Nadine Moreby, from Treeconomics, said: “The workshop addressed a timely and pressing topic; how to plant trees that will survive to maturity. It is a sad fact that so many trees are dying in infancy and many street trees have to be replaced within 10 years of planting.
“This can be largely attributed to poor planning and poor maintenance, and the trend toward ‘planting by numbers’ has largely exacerbated this. The Exeter workshop aimed to address this topic, and equip tree managers with the knowledge and skills to help the trees they manage thrive and reach their full potential.”
The event was co-hosted by Treeconomics, GreenBlue Urban and Barcham Trees. Topics covered included site selection (where to plant), tree selection and specification (what to plant), and correct installation of engineered tree pits (how to plant).
As well as being taken through informative presentations, participants also witnessed an outdoor examination of both well-planted and poorly-planted trees, on-site at Exeter Science Park. One particular tree, excavated for this event, had failed to thrive because it was originally supplied with a poor root system. The issue of how to correctly specify in order to avoid this challenge, was addressed in the presentation given by Barcham Trees, on how to successfully procure nursery trees. Another excavated tree had failed to survive because it was planted too deeply and the irrigation system was incorrectly installed.
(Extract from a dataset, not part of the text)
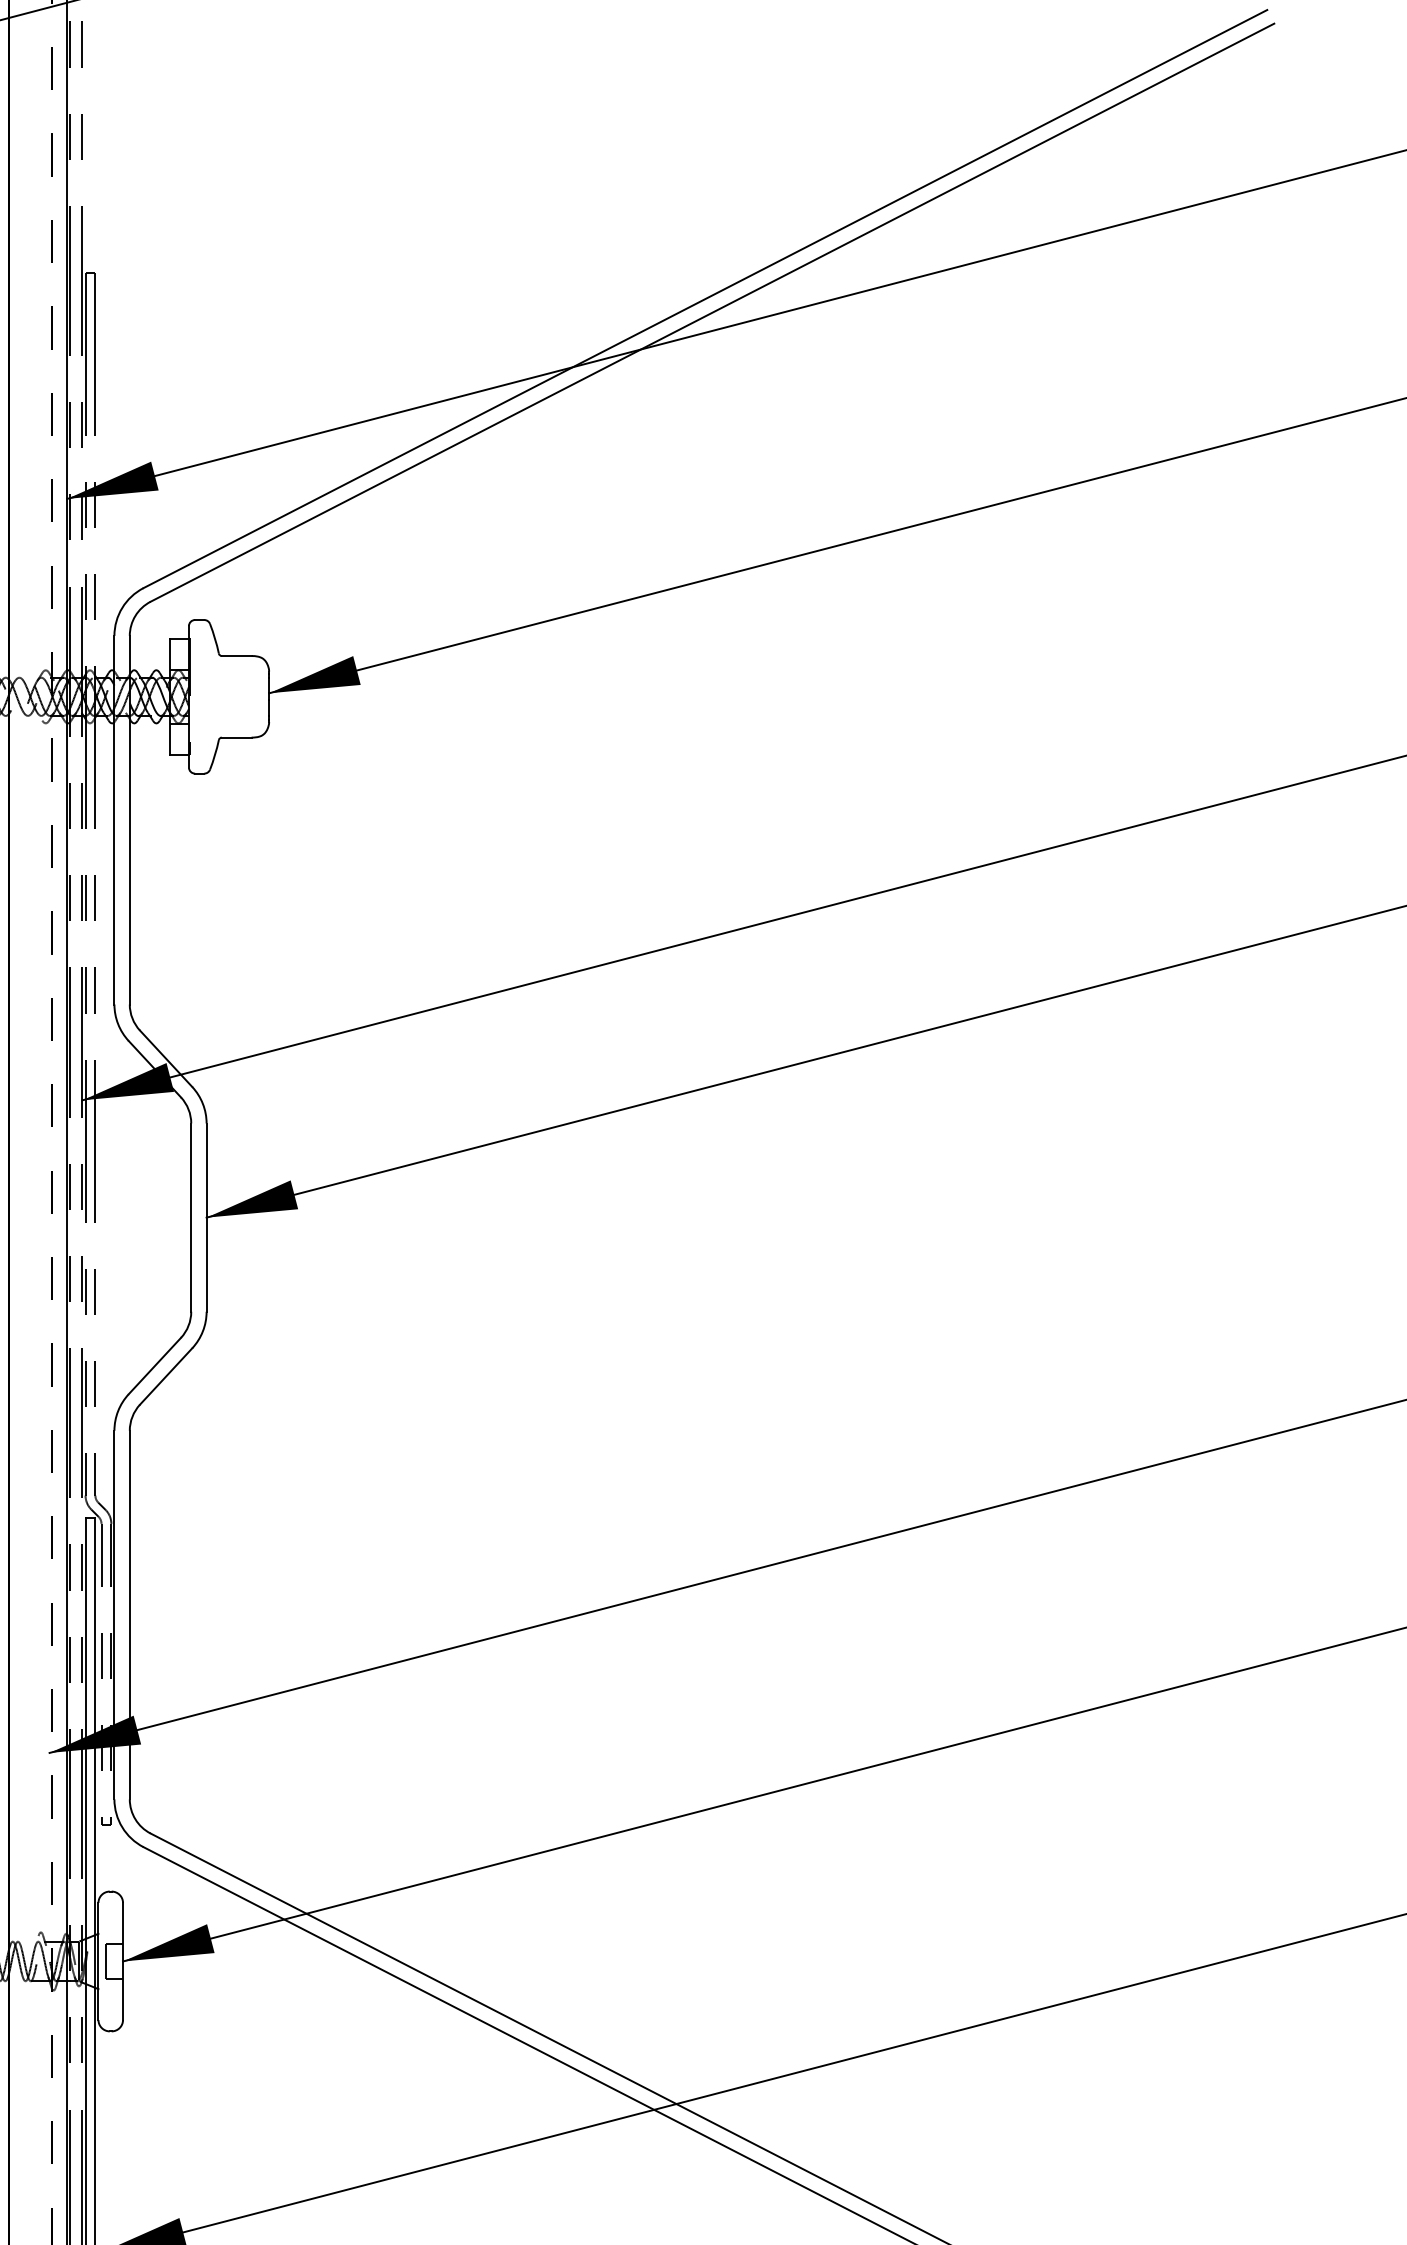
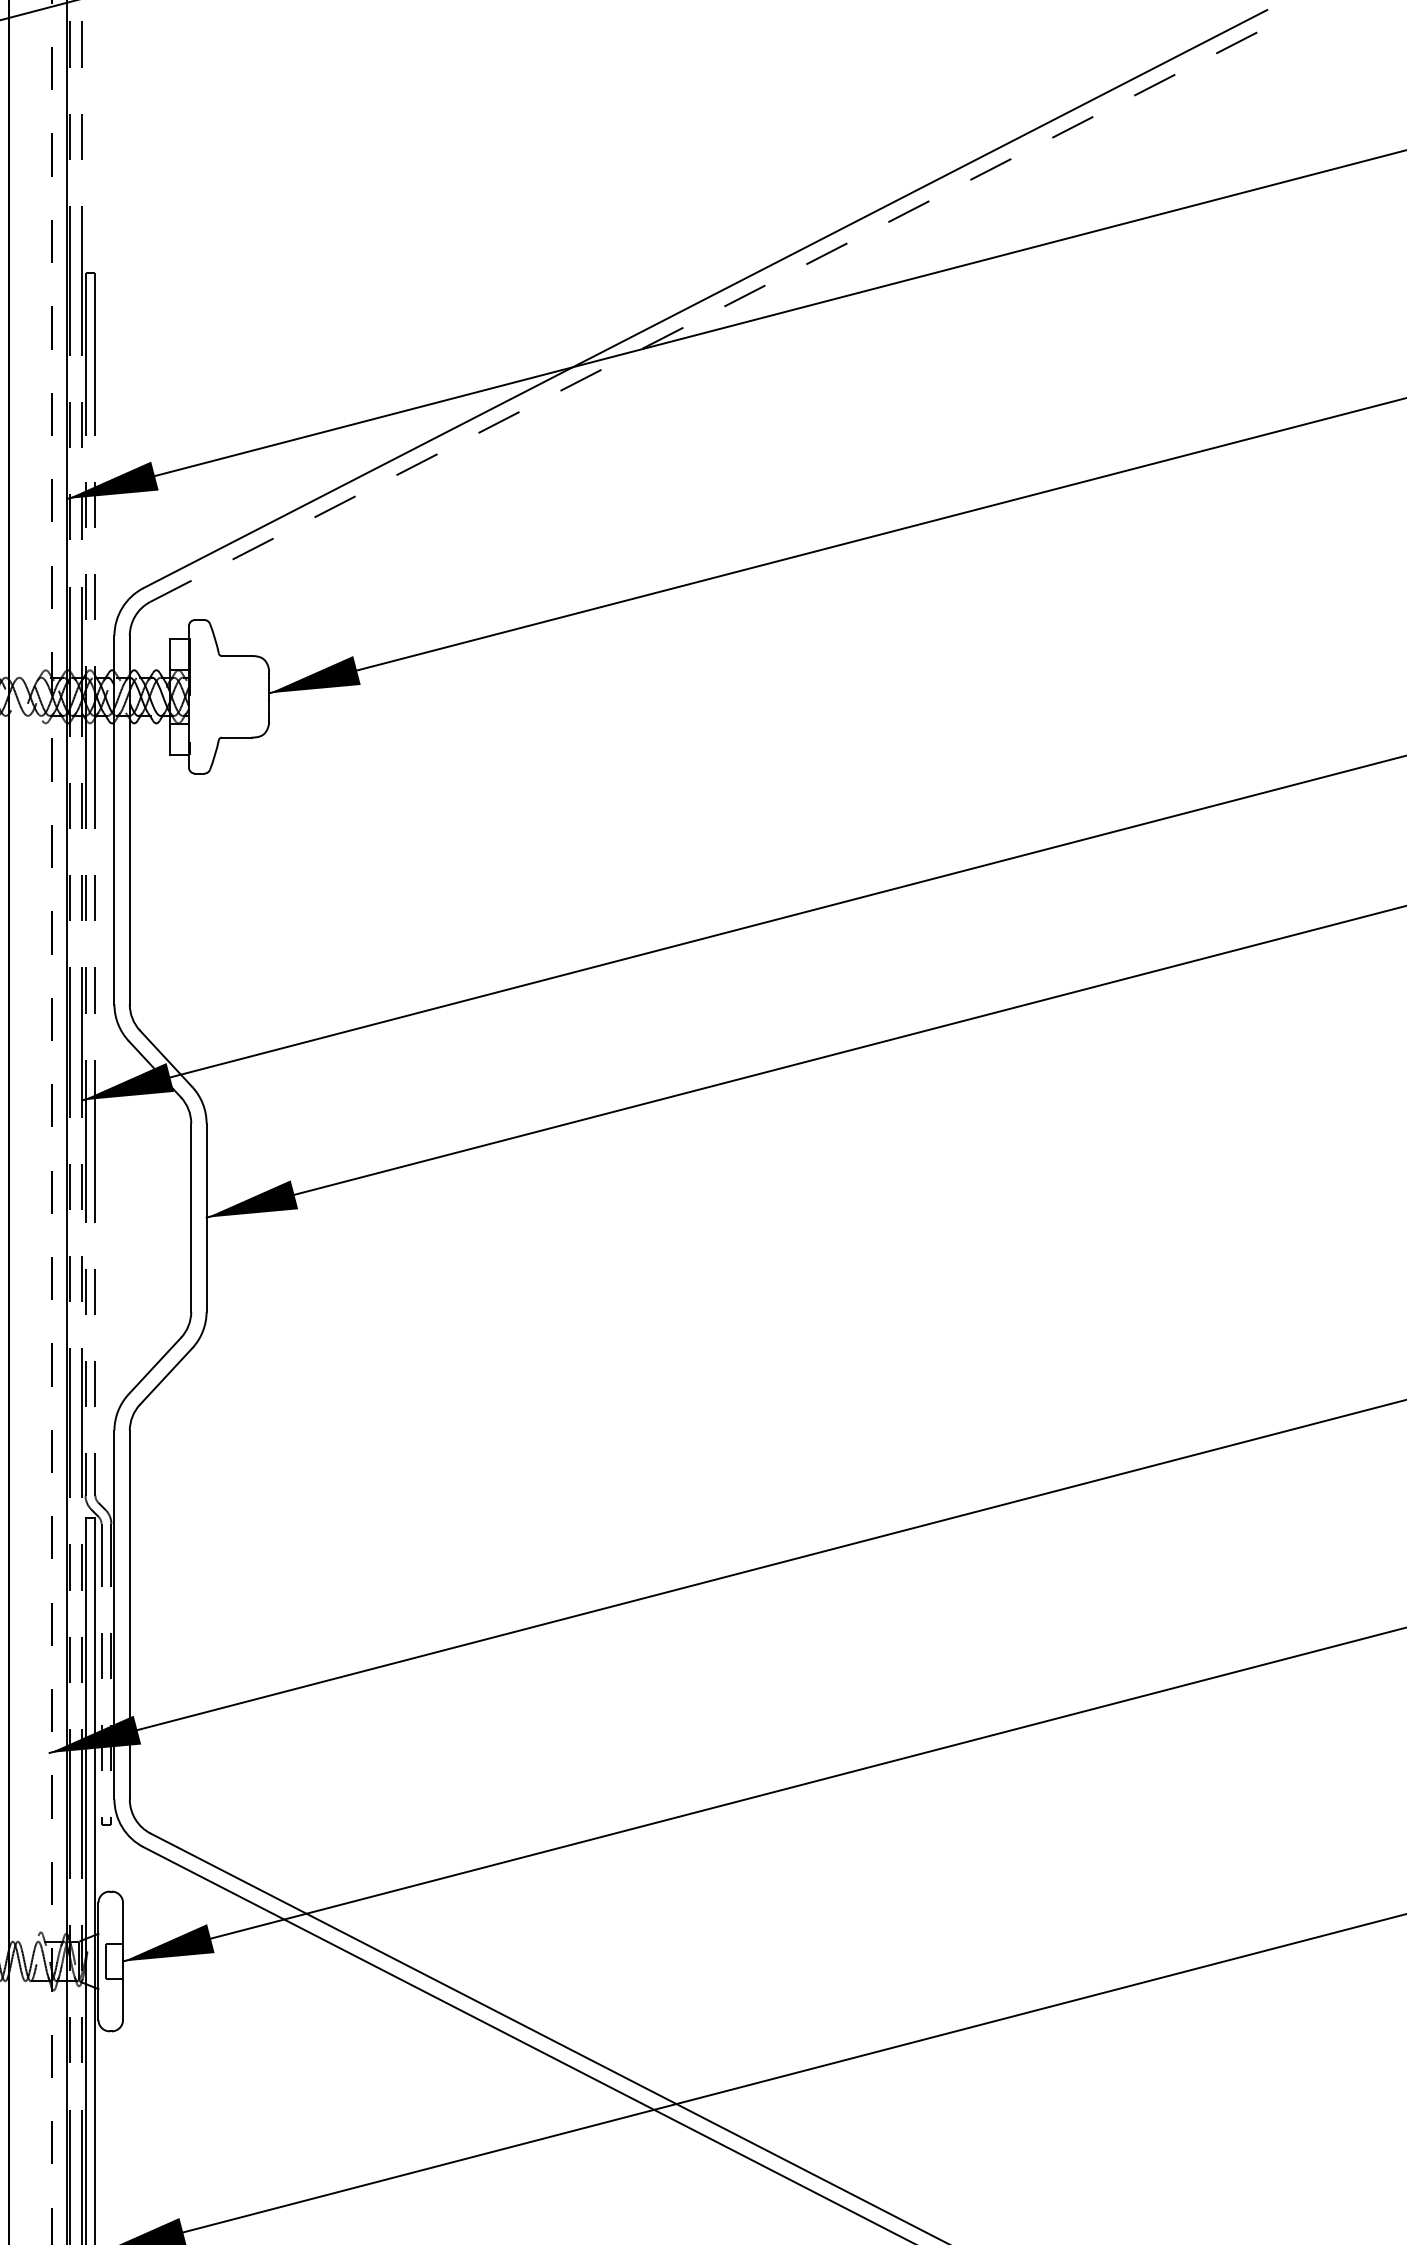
line at (712, 312): solid -> dashed
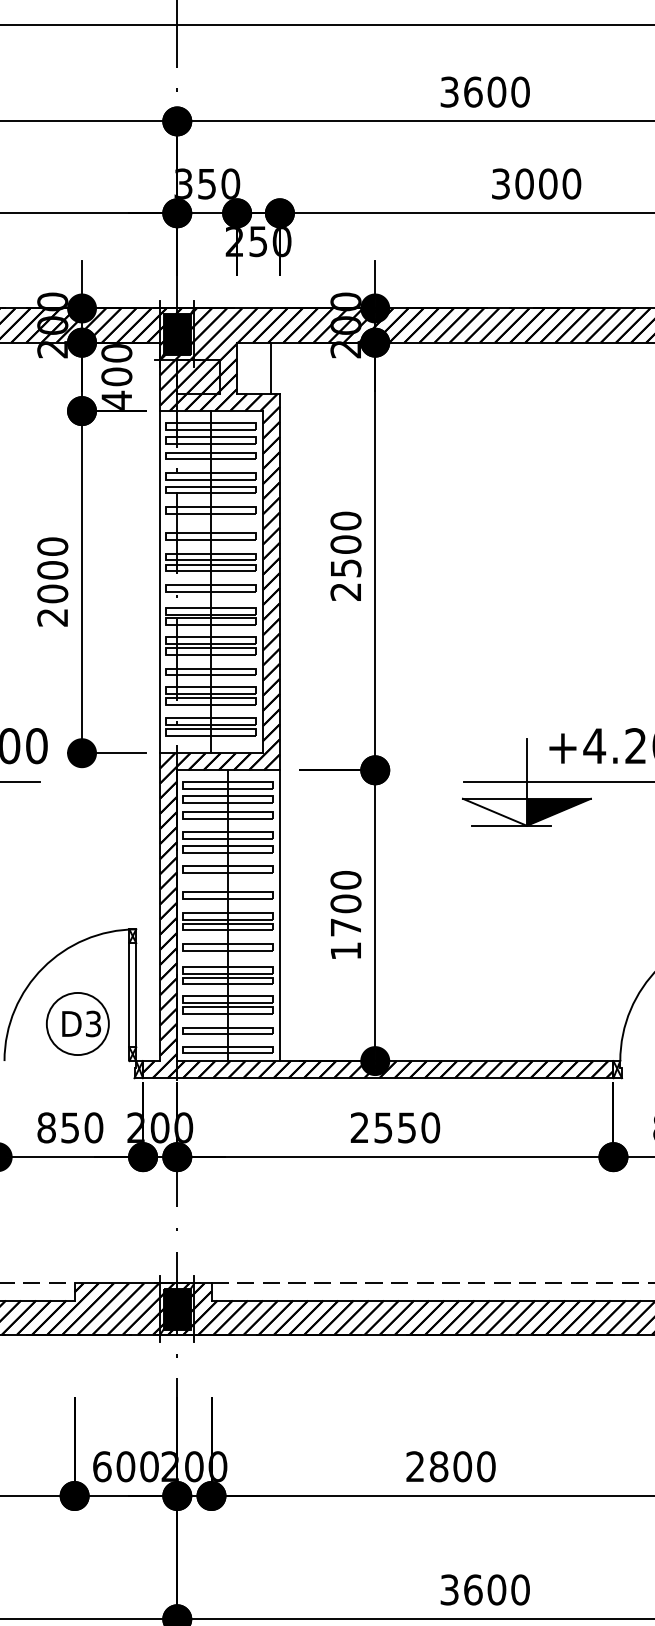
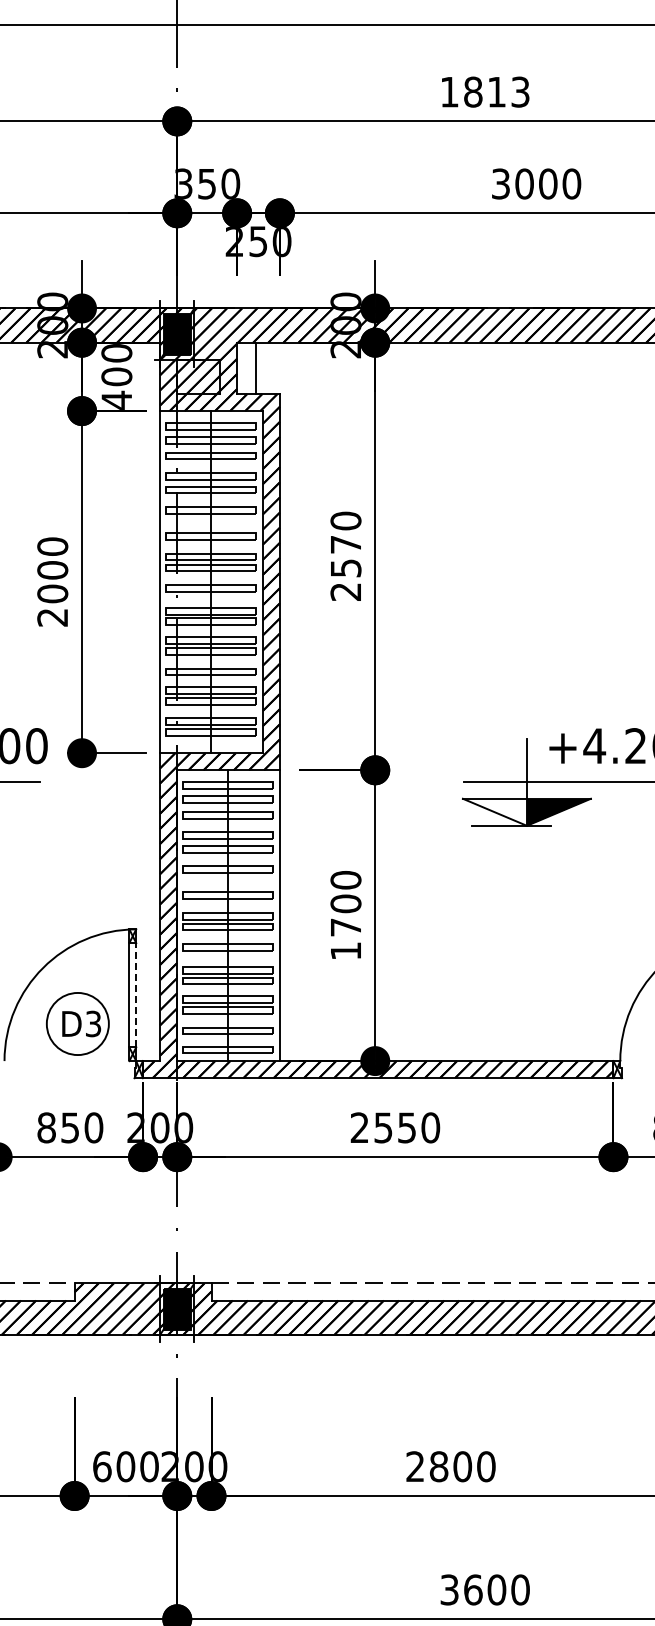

“We’re thrilled to have had such a great turnout for this workshop,” said Nadine from Treeconomics. “It’s encouraging to see so many professionals in the field come together to learn about best practice in tree planting and care. We hope that the knowledge from this workshop will assist in the creation of more sustainable and resilient treescapes.”
The workshop was a success, with positive feedback from attendees, who appreciated the opportunity to network and learn from experts in the field. The organisers plan to hold similar workshops in the future, to continue to promote best practice in tree planting and care.